* **Document section**
▼▼▼
[The Atlantic] - The combination of China’s early coronavirus recovery, the catastrophic health and economic situation in the United States, an administration whose "America First" instincts have turned the country inward, and a mostly every-country-for-itself response to the global pandemic has put China in the geopolitical driver’s seat. So far, Beijing has squandered the opportunity in dramatic fashion.
...The list of what China has done to raise doubts and suspicions is long. Last month, Beijing pursued a deadly border standoff with India, crossing the Line of Actual Control and killing some 20 Indian soldiers. It passed a national-security law that effectively ended Hong Kong’s political freedom, violating internationally agreed-upon commitments. When the Australian government expressed mild support for an international inquiry into COVID-19’s origins, China barred and taxed key agricultural imports. Tokyo says that armed Chinese coast-guard vessels have sailed near the Senkaku Islands every day since April, and Beijing warned its citizens against travel to Canada, citing "frequent violent actions" purportedly carried out by law enforcement. Taiwanese Foreign Minister Joseph Wu recently reported an "unprecedented" number of sea and air exercises near the island, and the Chinese air force this month conducted live-fire drills in the South China Sea. No perceived transgression seems too small to elicit a hostile Chinese response: When the Dutch renamed its representative office in Taiwan—from the Netherlands Trade and Investment Office to the Netherlands Office Taipei—China threatened to stop sending medical supplies and to boycott Dutch goods.
If this is what Chinese global leadership looks like, many governments are quickly concluding, count us out.
...Former Indian National Security Adviser Shivshankar Menon wrote this month that "it is hard to think of a time since the Cultural Revolution when China’s international prestige and reputation have been lower." That’s a remarkable statement, given the advantages Beijing possessed just a few months ago. Machiavelli said that it’s better to be feared than loved. He didn’t say hated.
...Together, these varying motives suggest that the cliché—offered as recently as last week by Attorney General William Barr—that Beijing thinks in decades and centuries, whereas the West can’t focus beyond the next quarter, is often wrong. Its leaders can be just as daft as anyone else.
▲▲▲
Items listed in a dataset
▼▼▼
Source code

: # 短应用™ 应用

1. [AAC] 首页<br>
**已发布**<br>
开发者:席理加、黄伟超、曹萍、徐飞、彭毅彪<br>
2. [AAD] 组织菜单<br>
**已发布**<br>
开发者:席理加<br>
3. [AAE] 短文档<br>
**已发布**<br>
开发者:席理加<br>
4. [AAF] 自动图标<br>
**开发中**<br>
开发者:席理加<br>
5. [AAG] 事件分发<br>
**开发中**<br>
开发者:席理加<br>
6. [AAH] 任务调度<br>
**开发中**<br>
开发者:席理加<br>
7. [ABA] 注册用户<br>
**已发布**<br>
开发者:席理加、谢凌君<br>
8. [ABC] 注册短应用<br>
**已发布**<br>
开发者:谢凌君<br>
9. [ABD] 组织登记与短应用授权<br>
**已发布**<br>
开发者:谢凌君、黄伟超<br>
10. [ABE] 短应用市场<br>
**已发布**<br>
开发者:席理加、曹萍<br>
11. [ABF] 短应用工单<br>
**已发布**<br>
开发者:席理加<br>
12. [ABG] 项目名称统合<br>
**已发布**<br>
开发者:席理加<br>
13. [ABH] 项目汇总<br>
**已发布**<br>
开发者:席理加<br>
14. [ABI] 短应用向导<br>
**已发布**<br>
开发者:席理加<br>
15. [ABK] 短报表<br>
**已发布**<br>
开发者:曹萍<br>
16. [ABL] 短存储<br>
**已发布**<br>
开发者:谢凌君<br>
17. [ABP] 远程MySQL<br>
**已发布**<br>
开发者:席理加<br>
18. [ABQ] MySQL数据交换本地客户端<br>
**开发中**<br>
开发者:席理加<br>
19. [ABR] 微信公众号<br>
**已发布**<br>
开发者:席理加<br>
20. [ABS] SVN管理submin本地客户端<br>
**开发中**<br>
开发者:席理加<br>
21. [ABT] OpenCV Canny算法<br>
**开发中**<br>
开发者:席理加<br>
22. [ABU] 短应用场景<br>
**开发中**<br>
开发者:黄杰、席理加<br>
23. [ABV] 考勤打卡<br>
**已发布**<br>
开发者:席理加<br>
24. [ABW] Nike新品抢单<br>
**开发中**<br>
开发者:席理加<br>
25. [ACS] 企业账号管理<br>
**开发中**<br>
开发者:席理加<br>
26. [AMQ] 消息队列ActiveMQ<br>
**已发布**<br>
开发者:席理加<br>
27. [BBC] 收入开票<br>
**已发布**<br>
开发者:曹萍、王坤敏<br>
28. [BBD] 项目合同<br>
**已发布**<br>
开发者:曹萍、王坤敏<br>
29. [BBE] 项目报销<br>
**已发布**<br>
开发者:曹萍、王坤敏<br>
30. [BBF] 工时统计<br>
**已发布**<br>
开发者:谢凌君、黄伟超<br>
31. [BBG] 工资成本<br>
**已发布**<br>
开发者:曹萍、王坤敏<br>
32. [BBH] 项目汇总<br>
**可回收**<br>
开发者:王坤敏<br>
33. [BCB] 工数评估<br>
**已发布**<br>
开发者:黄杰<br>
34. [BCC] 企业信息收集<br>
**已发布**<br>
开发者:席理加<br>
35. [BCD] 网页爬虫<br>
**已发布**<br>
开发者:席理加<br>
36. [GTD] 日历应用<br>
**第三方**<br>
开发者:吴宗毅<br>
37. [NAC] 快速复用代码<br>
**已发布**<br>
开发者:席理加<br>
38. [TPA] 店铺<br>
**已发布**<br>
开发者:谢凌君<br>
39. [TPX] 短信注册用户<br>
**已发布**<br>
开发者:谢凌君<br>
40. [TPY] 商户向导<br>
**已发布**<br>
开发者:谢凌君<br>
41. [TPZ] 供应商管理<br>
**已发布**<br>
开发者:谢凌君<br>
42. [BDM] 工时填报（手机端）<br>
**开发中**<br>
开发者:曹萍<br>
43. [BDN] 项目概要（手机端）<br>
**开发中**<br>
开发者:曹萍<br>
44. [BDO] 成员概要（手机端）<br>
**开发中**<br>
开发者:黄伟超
▲▲▲
* **Work instructions**
1. Repeat the passage of the article on China's geopolitical missteps from "[The Atlantic] - The" to "in dramatic fashion.".
2. Decide whether each statement agrees with the article on China's geopolitical missteps, answering yes or no and quoting the deciding words: (a) China killed some 20 Indian soldiers in a border standoff. (b) Machiavelli said it is better to be loved than feared. (c) The Dutch renamed their representative office in Taiwan to the Netherlands Office Taipei.
Rely only on the text to complete what comes next.

* **Solutions to the problems**
1.
[The Atlantic] - The combination of China’s early coronavirus recovery, the catastrophic health and economic situation in the United States, an administration whose "America First" instincts have turned the country inward, and a mostly every-country-for-itself response to the global pandemic has put China in the geopolitical driver’s seat. So far, Beijing has squandered the opportunity in dramatic fashion.

2.
(a) Yes: "crossing the Line of Actual Control and killing some 20 Indian soldiers"
(b) No: "Machiavelli said that it’s better to be feared than loved."
(c) Yes: "from the Netherlands Trade and Investment Office to the Netherlands Office Taipei"